Fig. 5:One way photons in silicon waveguides
Nonreciprocity is of immense value in optics governing a key elements of photonic circuits - isolators (or “optical diodes”), which enforce one-way propagation being used to protect optical components from reflected light, and circulators, which allow the construction of unidirectional circular paths.
As photonics moves into the sub-micron regime, the techniques enabling nonreciprocal devices at this scale should be developed. Scaling down optical devices to nanoscale dimensions and their integration in photonic circuits requires novel approaches to light manipulation. One of the possible approaches, which hold the great promise for the whole field of photonics, is a concept of metamaterials - artificial structures that display properties beyond those occurring in Nature.

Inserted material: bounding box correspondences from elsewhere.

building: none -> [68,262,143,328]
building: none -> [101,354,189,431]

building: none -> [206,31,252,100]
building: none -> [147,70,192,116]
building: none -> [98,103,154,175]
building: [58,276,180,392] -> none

Development of the nonreciprocal optical devices was one of the major topics of our research leading to a number of publication (five recent publications [1-5]). Because of significant industrial needs in ultra-compact nonreciprocal optical elements in a broad variety of applications, ranging from telecommunications, to on-chip integration of the optical and electronic circuits, laser systems, magneto-optical spatial light modulators, we pursue research in this area and extending our approaches to design novel and practical nonreciprocal optical devices.

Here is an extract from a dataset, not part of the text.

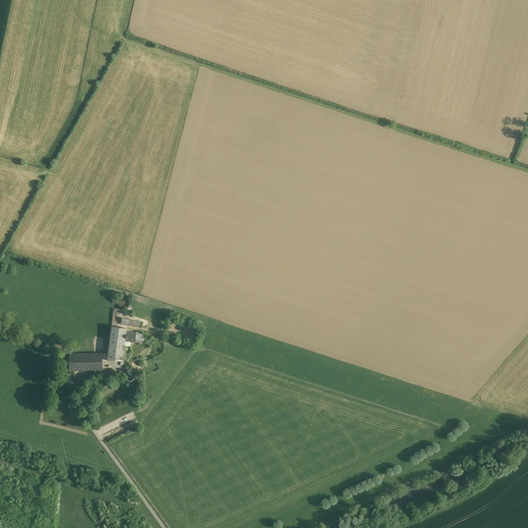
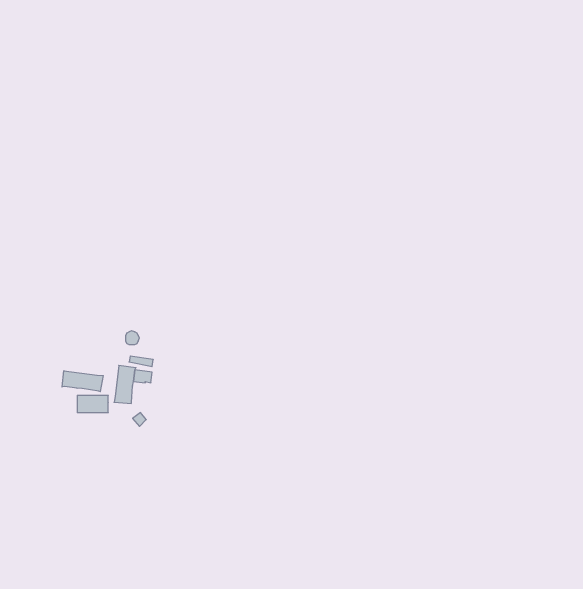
building: none -> [62,371,103,392]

The structures we study represent arrays of subwavelength-sized optical resonators, embedded into optically active, nonlinear or magnetic environment. When electromagnetic waves interact with such a structure, optically active components act on the optical field in a way, that effective parameters perceived by the wave is different for opposite (e.g. forward and backward) directions. This enables a unique response of the structure when the guided signal couples to it and the whole structure behaves as a photonic diode, transmitting light only in one direction, while stopping (reflecting or absorbing) it in the opposite direction. The main advantage of the proposed metamaterials as compared to its contemporary photonic counterparts stems from nano-scale patterning. Thanks to the ability of nanostructures to trap light on such the scale, the devices can be rendered as compact as several wavelengths of light.
[1] A. B. Khanikaev, S. H. Mousavi, G. Shvets, and Y. S. Kivshar, “One-way extraordinary optical transmission and nonreciprocal spoof plasmons”, Phys. Rev Lett. 105, 126804 (2010),
[2] A. Khanikaev (corresponding author), A. Alù, Silicon photonics: One-way photons in silicon, Nature Photonics 8, 680 (2014).

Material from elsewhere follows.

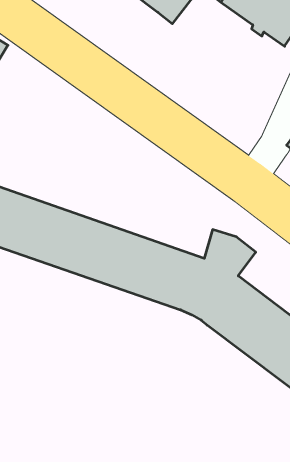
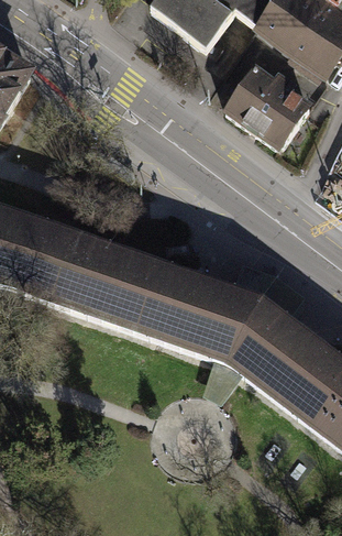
building: none -> [227,67,310,147]

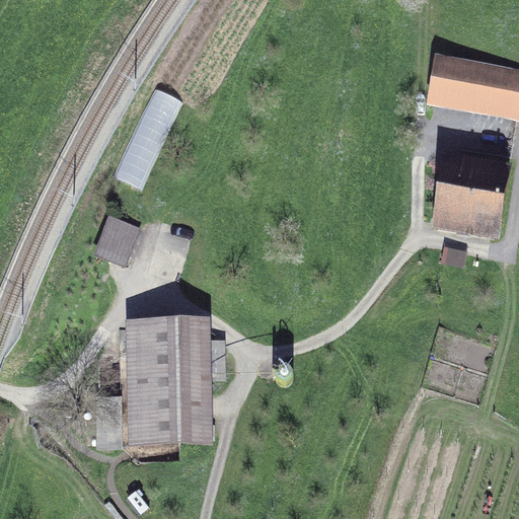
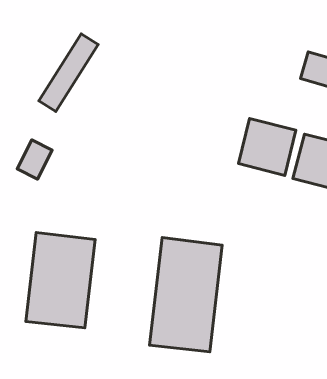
building: none -> [239,119,296,175]
building: none -> [150,238,222,352]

[3] S. H. Mousavi, A.B. Khanikaev (corresponding author, equal contributor), J. Allen, M. Allen, G. Shvets, Gyromagnetically Induced Transparency of Metasurfaces, Physical Review Letters 112 , 1174021 (2014).
[4] A. Levyev, B. Stein, A. Christofi, T. Galfski, H. Chakramurti, I. Kuskovsky, V. Menon, A. B. Khanikaev, Nonreciprocity and one-way topological transitions in hyperbolic metamaterials, APL Photonics 2, 076103 (2017).
[5] A. Christofi, Y. Kawaguchi, A. Alù, A. B. Khanikaev, Giant enhancement of Faraday rotation due to electromagnetically induced transparency in all-dielectric magneto-optical metasurfaces, Optics Letters 43 (8), 1838-1841 (2018).